Andi Mirna yang sebelumnya menjabat Kepala Biro Organisasi dan Tata Laksana (Ortala), dilantik sebagai Kepala Dinas Pemberdayaan Perempuan, Perlindungan Anak, Pengendalian Penduduk dan Keluarga Berencana (DP3A-Dalduk KB).

Kemudian Since Erna Lamba yang sebelumnya menjabat Kepala Biro Ekonomi dan Pembangunan dilantik sebagai Staf Ahli Bidang Ekonomi.

Kemudian Sulkaf S Latief yang sebelumnya menjabat sebagai Staf Ahli Bidang Ekonomi, Pembangunan dan Keuangan, Subbidang Ekonomi, dilantik sebagai Kepala Dinas Penanaman Modal dan Pelayanan Terpadu Satu Pintu (DPM-PTSP).

Lalu Imran Jauzi yang sebelumnya menjabat sebagai Kepala Badan Kepegawaian Daerah (BKD), dilantik menjadi Kepala Dinas Tanaman Pangan, Hortikultura dan Perkebunan (DTPHBun).

Gubernur Sulsel , Andi Sudirman Sulaiman, mengatakan pelantikan dilakukan secara bertahap.
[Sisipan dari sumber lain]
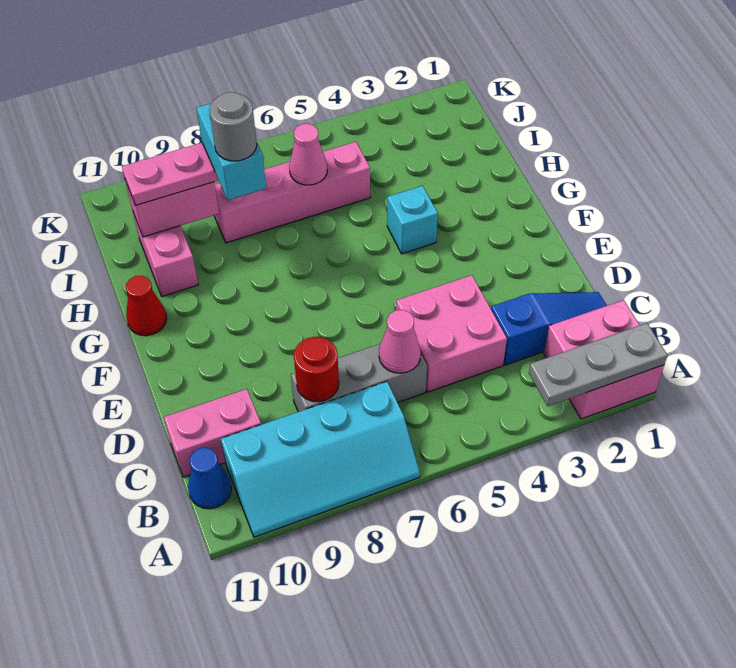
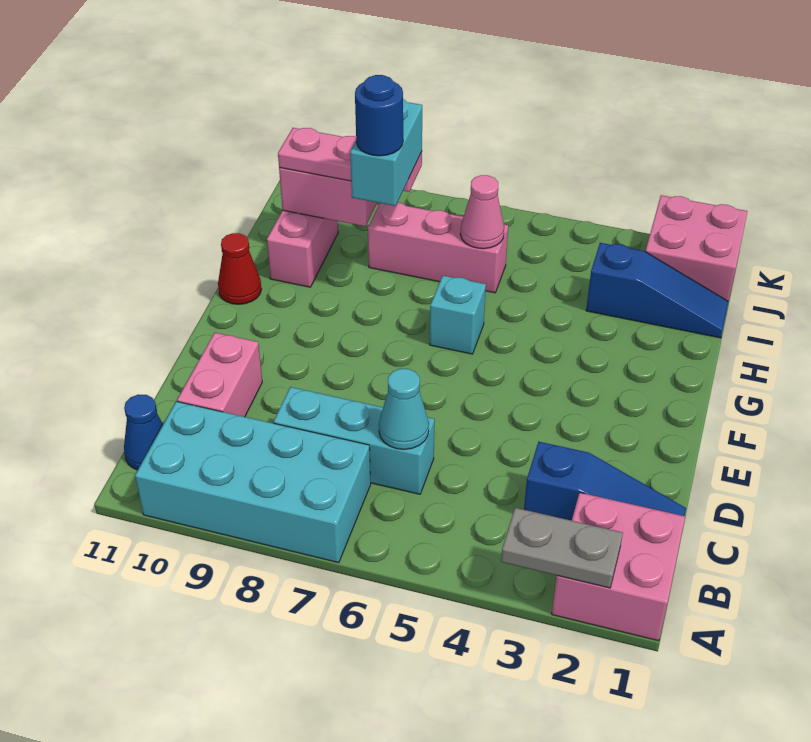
grey plate A1:A3 level 2 -> grey plate A2:A3 level 2
cyan slope A7:B10 level 1 top B -> cyan brick A7:B10 level 1
pink brick C4:D5 level 1 -> pink brick J1:K2 level 1
grey brick C6:C8 level 1 -> cyan brick C6:C8 level 1
pink cone C6 level 2 -> cyan cone C6 level 2
red round brick C8 level 2 -> none
pink brick C10:C11 level 1 -> pink brick C10:D10 level 1
cyan brick G4 level 1 -> cyan brick G6 level 1
grey round brick H8 level 5 -> blue round brick H8 level 5
none -> blue slope I1:I3 level 1 top 3
pink brick I5:I8 level 1 -> pink brick I6:I8 level 1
Pasalnya masih ada sejumlah jabatan lowong yang diisi oleh pelaksana tugas atau Plt.

Di antaranya jabatan Kepala Satpol-PP Makassar, Kepala Dinas Koperasi dan UKM, Kepala BKD, Kepala Biro Ekonomi, dan Kepala Biro Ortala.

Kemudian ada pula jabatan yang dilelang seperti Kepala Dinas Kesehatan, Kepala Inspektorat, Kepala Dinas Energi dan Sumber Daya Mineral, serta Kepala Dinas Ketahanan Pangan.

"Kami masih butuh waktu sedikit karena seperti Dinas Kesehatan dan Inspektorat itu spotnya lebih besar. Kami butuh lagi waktu, tunggu saja," katanya.

Dia juga menyebutkan, selain berdasarkan hasil job fit, pejabat yang dilantik telah melalui berbagai proses dengan melihat parameter kinerja dan penilaian lainnya.

"Ada memang yang dipromosikan karena kepangkatannya dan sudah memenuhi syarat untuk naik. Kami sudah petakan kecocokannya. Ada juga staf ahli karena kami butuh penguatan. Karena yang paling sering membantu saya saat acara adalah staf ahli yang paling banyak turun," tandasnya dia.